Le premesse per un attacco israeliano alle infrastrutture nucleari iraniane stavolta ci sono tutte, tanto che Teheran ha ordinato l'avvio di una serie di esercitazioni militari. Anzi Bibi Netanyahu - il premier israeliano che da due decenni sogna di azzerare il potenziale atomico della Repubblica Islamica - non potrebbe auspicare una congiuntura più propizia. Sul piano militare, Israele può ancora contare sul vantaggio conseguito lo scorso ottobre quando un suo raid eliminò gran parte delle postazioni contraeree iraniana. Postazioni che probabilmente Teheran non è riuscita a rimpiazzare. Un vantaggio a cui si aggiunge la distruzione delle contraeree siriane colpite sistematicamente dopo la caduta del regime di Bashar Assad.
Grazie a queste spregiudicate operazioni militari, i circa 1500 chilometri di volo che separano le basi israeliane dalle infrastrutture nucleari iraniane sono diventati una sorta di autostrada parzialmente priva di insidie. Anche se non è chiaro come Israele possa pensare di distruggere delle infrastrutture come quelle di Ferdow sepolte sotto ottanta metri e più di cemento e roccia. Un ostacolo che solo le bombe americane GBU 87, mai fornite ad Israele, potrebbero disintegrare.
Ma a regalare a Netanyahu motivazioni strategiche e politiche contribuisce anche un'Aiea (Agenzia Internazionale per l'Energia Atomica) tornata, dopo vent'anni di negoziati, ad accusare Teheran di celare quasi cinquecento chili di uranio arricchiti a livelli ben superiori a quelli previsti per uso civile.
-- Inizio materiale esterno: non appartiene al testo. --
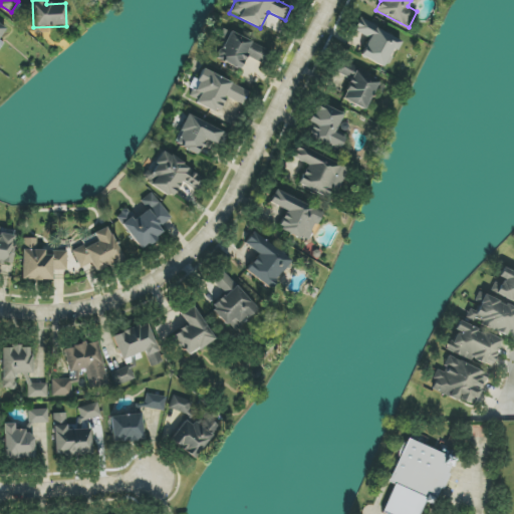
[(400,40),(359,18),(353,30),(368,38),(359,55),(384,68),(400,40)]
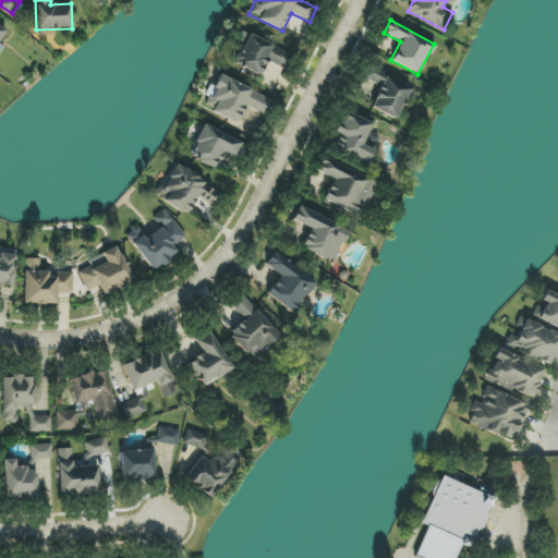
[(292,55),(247,34),(234,64),(261,76),(265,68),(277,73),(270,87),(276,89),(292,55)]
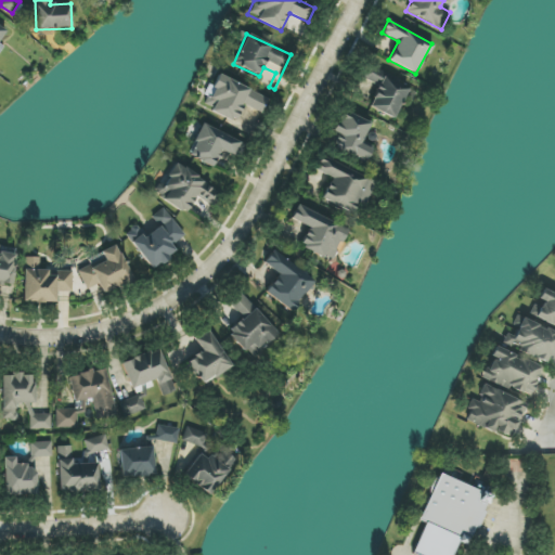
[(412,92),(372,64),(363,77),(379,88),(369,104),(394,120),(412,92)]
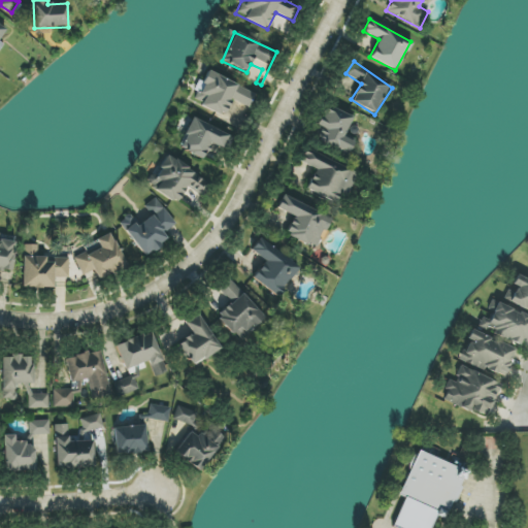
[(256,92),(205,71),(193,102),(225,116),(231,100),(250,107),(256,92)]
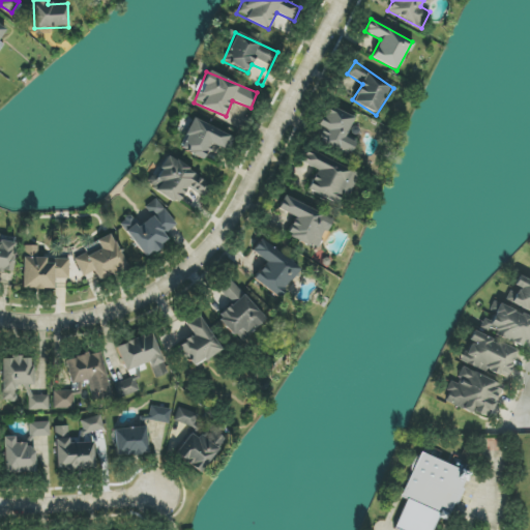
[(349,155),(357,140),(346,135),(355,117),(327,105),(317,125),(323,128),(317,140),(349,155)]
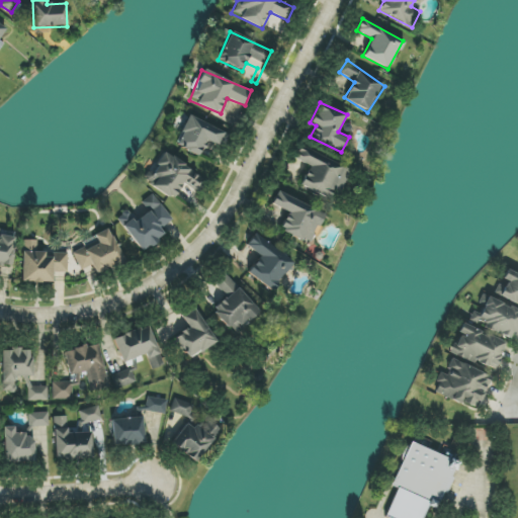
[(175,146),(198,157),(205,141),(223,149),(229,135),(188,116),(175,146)]
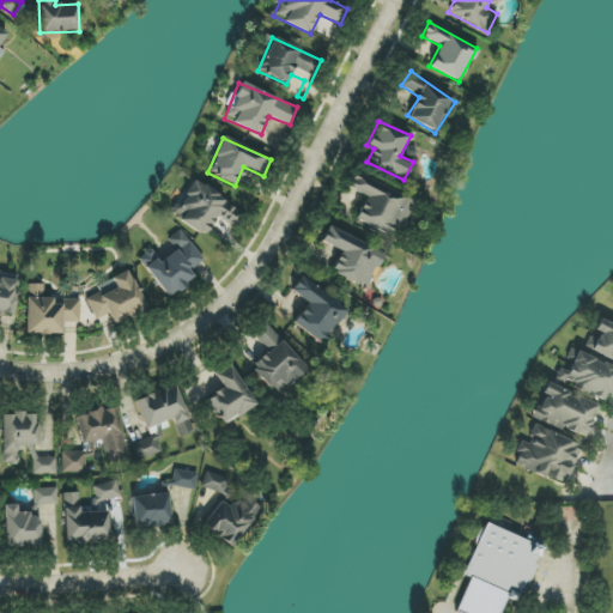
[(352,219),(393,240),(412,200),(354,173),(347,188),(364,196),(352,219)]
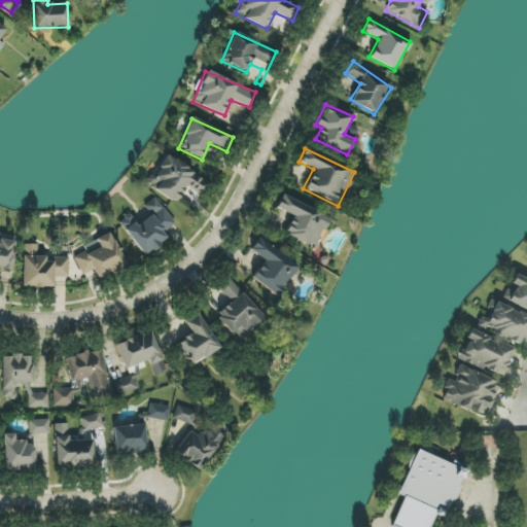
[(147,186),(175,203),(186,186),(200,195),(208,181),(167,155),(147,186)]
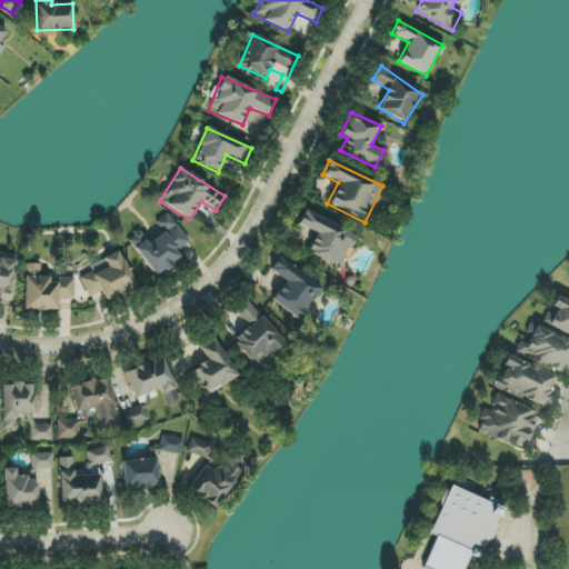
[(355,232),(303,211),(298,226),(316,232),(308,253),(341,268),(355,232)]
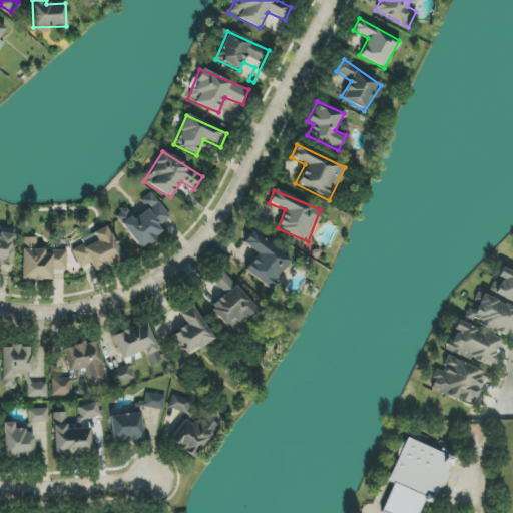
[(140,250),(162,233),(157,227),(170,218),(150,191),(139,200),(145,209),(133,218),(125,208),(115,215),(140,250)]
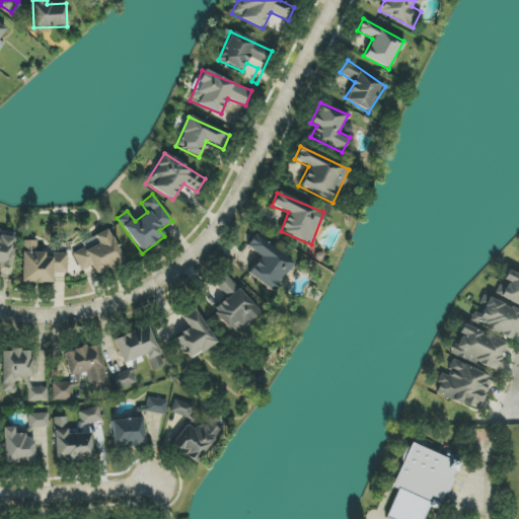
[(123,264),(108,230),(81,242),(84,247),(73,252),(85,280),(123,264)]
Quanto basta, stimano gli analisti, per mettere insieme una decina di ordigni nucleari. Proprio quest'accelerazione di Teheran nel campo dell'arricchimento dell'uranio associata ad un evidente irrigidimento sul fronte dei negoziati con gli Stati Uniti, avrebbe finito con lo scoraggiare Donald Trump. Tanto da spingerlo ad ammettere di «essere sempre meno fiducioso che Teheran possa accettare di rinunciare all'arricchimento dell'uranio». Ipotesi confermata dai portavoce iraniani pronti a dichiarare di «non essere disposti a compromessi» che prevedano la chiusura o lo smantellamento delle proprie infrastrutture.
Il presidente americano spera ancora in un'intesa: «L'accordo è vicino, non voglio che Israele attacchi. L'attacco di Israele è una possibilità, ma non è imminente». Ma a spingere Netanyahu all'azione contribuisce anche la situazione politica israeliana. Un blitz rapido e vincente gli restituirebbe il sostegno dei partiti ultra-ortodossi pronti a far crollare un governo colpevole di non aver approvato la legge sull'esenzione dall'obbligo militare per gli studenti delle scuole religiose. E a confermare il possibile imminente attacco contribuisce l'ordine di «evacuazione ordinata» di tutti i famigliari di militari e diplomatici presenti in ambasciate e basi statunitense dislocate nel raggio d'azione dei missili iraniani o delle milizie sciite presenti in Iraq, Yemen e Libano. Insomma tutto sembra pronto per l'attacco israeliano.
Anche se restano in agenda i colloqui sul nucleare previsti per domenica a Muscat, capitale dell'Oman, tra la delegazione statunitense guidata dal negoziatore Steve Wittkoff e quella iraniana con a capo il ministro degli esteri di Tehran Abbas Araghchi. L'ultima spiaggia potrebbe essere proprio quella di Muscat. Anche se ormai pochi ci sperano.